On our first meeting I felt nervous and insecure.  Sophia asked me to balance an egg on the carpet.  To our mutual surprise, I did this in a matter of seconds.  She then asked me to balance the egg upside down.  I did that just as quick.  She then asked me to balance an egg on wood, glass, and china, which was most challenging.  After that Sophia said that I was ready to play something for her.  When I went to the piano, I felt calm, focused and unafraid to play.  Sophia was sweet and kind but honest with a quiet intensity that made you feel determined to work.  Everything felt brand new with her.  I felt like I was experiencing the piano for the very first time.  I was really hearing and feeling the music.  I felt connected in a way that I never had before.  Most of my piano experience was filled with anxiety, frustration and misery.  Practicing the piano was agony.   I never realized that practicing could be joyful, filled with love and rewarding (what irony!)  I was falling in love with the piano all over again.

Sophia always believed.  She believed in me and that made me believe in myself.  I specifically remember after a lesson Sophia said, “You can do anything you want in music. You have that ability.  Whatever  path you choose to do, you have it in you.”  I was overwhelmed by her statement but deeply grateful.  It made me start to believe more in myself and what I was capable of.

One of the truly special gifts Sophia gave me was her bi-monthly piano classes.  This class was held at Klavierhaus on 58th St. every other Thursday evening.  Here is where I would heard some of the most incredible music by wonderful pianists, sometimes singers, violinists, violists, saxophonists, guitarist etc.  This class was special.  Never had I been with a group of musicians who were so supportive, loving with no ego or competition in the air.  It was all about the music.  Sophia was always about the music.  I believe it was the way Sophia taught her students and the way she made everyone feel special that made this class so unique.

I am not a writer, I am not eloquent.  That’s ok.

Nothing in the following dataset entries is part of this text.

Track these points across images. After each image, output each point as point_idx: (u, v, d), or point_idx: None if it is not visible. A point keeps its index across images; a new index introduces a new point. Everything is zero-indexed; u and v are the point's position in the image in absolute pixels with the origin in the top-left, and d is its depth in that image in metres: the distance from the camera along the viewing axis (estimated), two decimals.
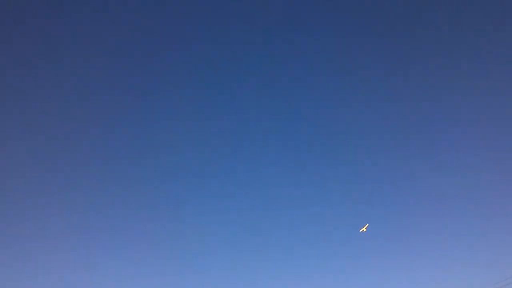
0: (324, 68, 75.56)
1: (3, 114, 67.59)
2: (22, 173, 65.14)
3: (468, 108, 68.93)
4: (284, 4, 75.47)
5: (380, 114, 72.28)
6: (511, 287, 53.07)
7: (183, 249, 63.32)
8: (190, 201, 68.52)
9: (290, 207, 68.00)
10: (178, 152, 71.81)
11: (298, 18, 75.66)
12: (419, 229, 62.96)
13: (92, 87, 72.22)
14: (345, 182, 67.75)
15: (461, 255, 59.10)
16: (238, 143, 73.54)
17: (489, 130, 66.98)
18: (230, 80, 76.27)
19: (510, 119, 65.75)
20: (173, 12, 75.05)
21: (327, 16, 75.65)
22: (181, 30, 75.29)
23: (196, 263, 62.11)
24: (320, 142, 73.09)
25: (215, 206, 68.15)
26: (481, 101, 68.28)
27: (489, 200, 62.20)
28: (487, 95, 68.20)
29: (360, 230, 59.54)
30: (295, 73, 75.60)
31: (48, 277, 57.41)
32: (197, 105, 74.67)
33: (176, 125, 73.09)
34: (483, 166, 64.75)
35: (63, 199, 64.78)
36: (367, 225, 59.37)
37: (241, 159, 72.54)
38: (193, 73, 75.48)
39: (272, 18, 75.49)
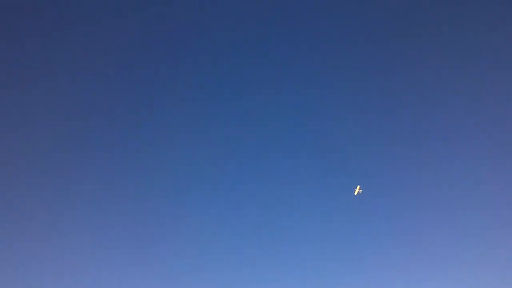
0: (325, 70, 75.70)
1: (3, 114, 67.51)
2: (22, 174, 65.06)
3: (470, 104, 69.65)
4: (285, 5, 75.68)
5: (380, 111, 72.53)
6: None
7: (184, 250, 63.43)
8: (191, 202, 68.59)
9: (292, 207, 68.07)
10: (179, 151, 71.85)
11: (300, 19, 75.84)
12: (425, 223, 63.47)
13: (94, 89, 72.25)
14: (348, 186, 67.87)
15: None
16: (238, 144, 73.57)
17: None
18: (231, 81, 76.33)
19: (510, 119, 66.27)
20: (174, 13, 75.13)
21: (329, 17, 75.83)
22: (183, 31, 75.37)
23: (197, 264, 62.20)
24: (321, 141, 73.11)
25: (216, 206, 68.24)
26: (482, 100, 68.74)
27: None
28: (487, 95, 68.62)
29: (355, 193, 58.86)
30: (296, 75, 75.72)
31: (48, 277, 57.36)
32: (197, 105, 74.73)
33: (177, 126, 73.15)
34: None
35: (62, 199, 64.79)
36: (358, 186, 58.68)
37: (241, 158, 72.59)
38: (194, 74, 75.59)
39: (273, 19, 75.67)
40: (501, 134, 65.48)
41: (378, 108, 72.39)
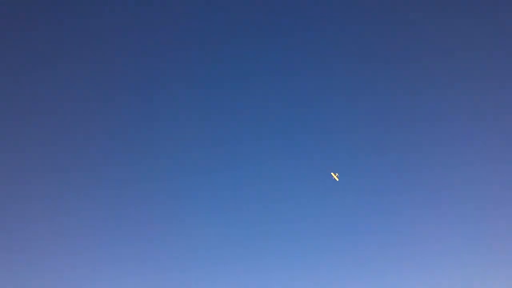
0: (325, 66, 75.84)
1: (3, 114, 67.65)
2: (22, 174, 65.18)
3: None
4: (284, 2, 75.83)
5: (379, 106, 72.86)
6: None
7: (183, 249, 63.53)
8: (190, 200, 68.69)
9: (291, 208, 68.20)
10: (178, 150, 71.96)
11: (298, 16, 75.99)
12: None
13: (92, 86, 72.36)
14: (347, 184, 68.00)
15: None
16: (236, 142, 73.70)
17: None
18: (230, 79, 76.48)
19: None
20: (174, 10, 75.21)
21: (328, 14, 76.00)
22: (183, 28, 75.51)
23: (196, 263, 62.32)
24: (319, 139, 73.15)
25: (214, 205, 68.38)
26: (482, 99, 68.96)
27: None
28: (487, 94, 68.81)
29: (336, 179, 59.42)
30: (294, 71, 75.83)
31: (47, 276, 57.44)
32: (197, 103, 74.88)
33: (176, 123, 73.27)
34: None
35: (62, 198, 64.88)
36: (333, 173, 59.22)
37: (239, 157, 72.72)
38: (193, 71, 75.74)
39: (272, 16, 75.81)
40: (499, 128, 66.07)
41: (377, 103, 72.74)
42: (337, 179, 59.81)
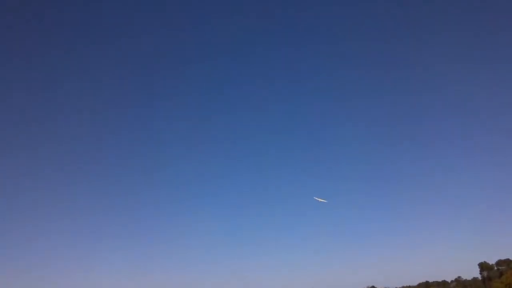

I just wanted to let the world know that I have been changed by Sophia Rosoff.  That there are people in this world that have that capacity.

Thank you Sophia for bringing me back to the piano, back to music.  Thank you for believing in me and giving me the love and support to be more courageous and true to myself.  I am sad you are not with me on this earth but I am so happy that you are at peace.  I miss you but you will always be with me.